A Novel Islet-PBMC Co-Culture Model For Studying Type 1 Diabetes

Type 1 diabetes (T1D) is primarily characterized by immune-mediated destruction of pancreatic beta-(β)-cells resulting in loss of insulin production. Its incidence is significantly increasing in developed countries and there is currently no prevention or cure. Existing rodent and in vitro models lack many functions critical for understanding the onset and progression of this disease in humans. Although isolated primary islets are considered the in vitro gold standard of diabetes research, they present multiple limitations to their experimental use due to their inherent heterogeneity in size, cellular composition, function, and purity, as well as a rapid functional decline (glucose-responsiveness) and viability. The current study investigated the use of a novel co-culture platform comprising peripheral blood mononuclear cells (PBMC) and uniform 3D human islet microtissue. The microtissues, produced using an optimized dissociation protocol and controlled scaffold-free reaggregation of primary islet cells, were cultured one-islet per well in 96-well plates, and unstimulated and anti-CD3/CD28-stimulated HLA-matched PBMC were cultured together, with or without inflammatory cytokines. The microtissues displayed uniform, long-term (>28 days), and robust viability and function enabling high-throughput and longitudinal study of immune cell-endocrine cell interactions and β-cell function.
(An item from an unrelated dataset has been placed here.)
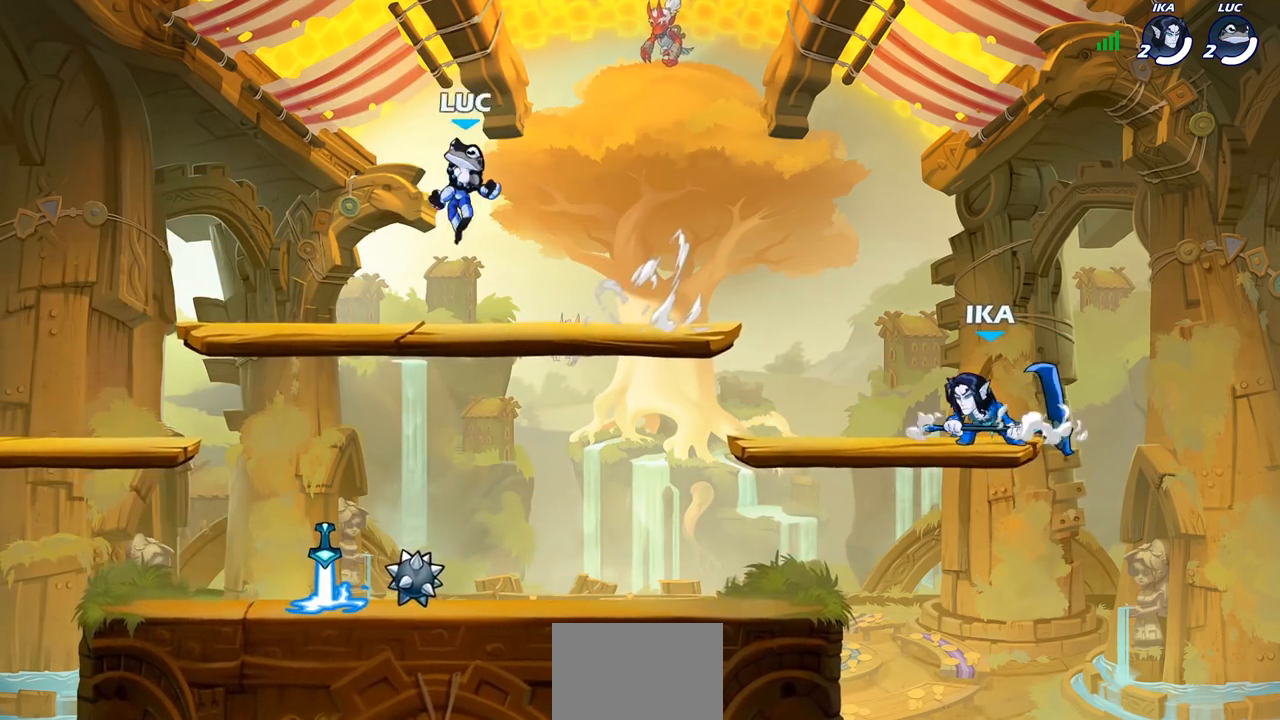
{"buttons": [], "left_stick": "right", "right_stick": "center", "events": [[367, "left_stick", "right"]]}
Cultures of naïve PBMCs and islet microtissues had no impact on β-cell function; however, combination of activated PBMCs and islet microtissues resulted in a PBMC number-dependent decline in islet health demonstrated by decreased stimulated insulin secretion, insulin content, and PDX-1⁺ nuclei count within each microtissue. The observed destruction correlated with the amount of CD3⁺ cells infiltrating the islet microtissues and was significantly increased by cytokine preconditioning of the islets. The established platform serves as a valuable biomimetic islet model that may allow for better understanding of T1D progression and immune-islet interaction, as well as for screening compounds that could prevent immune-cell mediated destruction of islets.